With the increasing popularity of brunch and foods like blueberry quinoa bowls and avocado toast making their way onto breakfast menus, a survey of 2,000 Americans found over three-quarters (78 percent) believe the morning meal has changed in recent years.

The top changes were found to be growing breakfast menus (64 percent), a wider array of options (64 percent) and healthier food choices (48 percent).

But breakfast foods aren't staying confined to the morning: Sixty-nine percent of respondents enjoy eating "breakfast for dinner."

Conducted by OnePoll on behalf of Avocados from Peru, the survey also examined the habits and breakfast preferences between those who typically eat breakfast (55 percent) and those who don't (45 percent).

Breakfast eaters were found to feel much more productive during the day (50 percent vs. 39 percent) and were nearly twice as likely to report making healthy choices for the rest of the day (48 percent vs. 28 percent).

They were also more likely to be morning people (65 percent), while non-breakfast eaters were more likely to identify as night owls (43 percent).
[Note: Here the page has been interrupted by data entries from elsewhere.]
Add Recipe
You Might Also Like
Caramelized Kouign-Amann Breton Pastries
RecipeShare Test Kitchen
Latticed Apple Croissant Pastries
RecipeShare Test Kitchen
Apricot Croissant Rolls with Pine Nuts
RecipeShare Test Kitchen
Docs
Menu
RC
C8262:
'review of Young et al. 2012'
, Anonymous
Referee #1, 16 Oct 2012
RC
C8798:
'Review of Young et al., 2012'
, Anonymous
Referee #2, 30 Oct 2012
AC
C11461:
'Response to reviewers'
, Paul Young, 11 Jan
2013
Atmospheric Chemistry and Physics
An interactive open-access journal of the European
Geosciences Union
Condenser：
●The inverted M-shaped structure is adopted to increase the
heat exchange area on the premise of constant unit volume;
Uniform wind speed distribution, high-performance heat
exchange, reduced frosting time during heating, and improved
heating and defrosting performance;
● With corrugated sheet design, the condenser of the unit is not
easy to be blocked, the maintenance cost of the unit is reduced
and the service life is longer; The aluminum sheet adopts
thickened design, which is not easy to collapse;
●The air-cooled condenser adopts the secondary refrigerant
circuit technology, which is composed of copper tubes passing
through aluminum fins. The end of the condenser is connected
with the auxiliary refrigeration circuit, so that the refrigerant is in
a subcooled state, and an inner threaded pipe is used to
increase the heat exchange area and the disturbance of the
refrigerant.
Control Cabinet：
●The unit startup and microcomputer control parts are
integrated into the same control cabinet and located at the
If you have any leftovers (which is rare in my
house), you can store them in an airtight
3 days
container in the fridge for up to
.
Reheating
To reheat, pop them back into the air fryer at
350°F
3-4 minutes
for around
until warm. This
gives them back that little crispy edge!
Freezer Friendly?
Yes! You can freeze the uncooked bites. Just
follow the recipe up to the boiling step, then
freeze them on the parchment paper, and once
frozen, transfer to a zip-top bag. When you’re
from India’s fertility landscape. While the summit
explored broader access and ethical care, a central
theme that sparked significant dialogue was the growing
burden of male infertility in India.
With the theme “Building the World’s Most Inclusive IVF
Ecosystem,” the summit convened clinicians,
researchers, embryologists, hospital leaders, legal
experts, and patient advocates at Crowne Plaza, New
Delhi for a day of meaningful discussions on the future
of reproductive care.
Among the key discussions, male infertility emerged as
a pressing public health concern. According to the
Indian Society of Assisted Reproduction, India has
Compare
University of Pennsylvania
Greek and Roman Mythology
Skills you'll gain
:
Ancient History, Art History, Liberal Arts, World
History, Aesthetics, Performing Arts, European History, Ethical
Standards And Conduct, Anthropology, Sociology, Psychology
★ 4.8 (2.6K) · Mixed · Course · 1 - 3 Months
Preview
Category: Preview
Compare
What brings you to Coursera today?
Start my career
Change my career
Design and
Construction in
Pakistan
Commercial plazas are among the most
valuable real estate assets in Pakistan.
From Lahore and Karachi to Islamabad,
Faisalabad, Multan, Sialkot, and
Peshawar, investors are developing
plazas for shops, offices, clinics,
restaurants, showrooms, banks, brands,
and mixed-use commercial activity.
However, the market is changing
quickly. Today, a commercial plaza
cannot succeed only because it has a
For those who skip "the most important meal of the day," the survey found the top reason was simple: They aren't hungry in the morning (52 percent).

That was followed by not having enough time (40 percent) or not believing it to be important (27 percent).

Respondents — regardless of group — were found to have the same top five priorities when it came to breakfast food, albeit in a different order.

Overall, top of the list was eating something quick to make (46 percent), healthy (45 percent) or full of nutrients (39 percent). This was followed by food that tastes good (39 percent) or that's fresh (34 percent).

"It's been great to see people gravitating towards healthier breakfast options over the past few years," said Xavier Equihua, President & CEO of Avocados from Peru. "We have seen a surge of innovative avocado-focused items from smoothies to savory oatmeal, baked goods made with avocado and of course the trendy avocado toast.

"Avocados are a quick and easy way to ensure a healthy start in the morning, especially if there isn't time to cook a whole meal. Healthy fats in the morning, or any time, can help keep your day moving in the right direction!"

Even though breakfast has evolved, Americans aren't satisfied. Respondents would like to see even more healthy choices (61 percent), superfoods (53 percent) and vegan/vegetarian options (40 percent) on menus.

Sometimes, that comes at a cost — but respondents were most willing to pay extra for avocado (40 percent), an extra egg (32 percent) and sweet potato fries (32 percent).

"With the popularity of breakfast foods, it's important that the food industry and restaurants keep up with the evolution and consumer demands," said Equihua. "This involves offering readily available healthier choices and superfoods like avocados, nuts, leafy greens and whole grains so people can make the most of their mornings and have energy to stay productive throughout the day."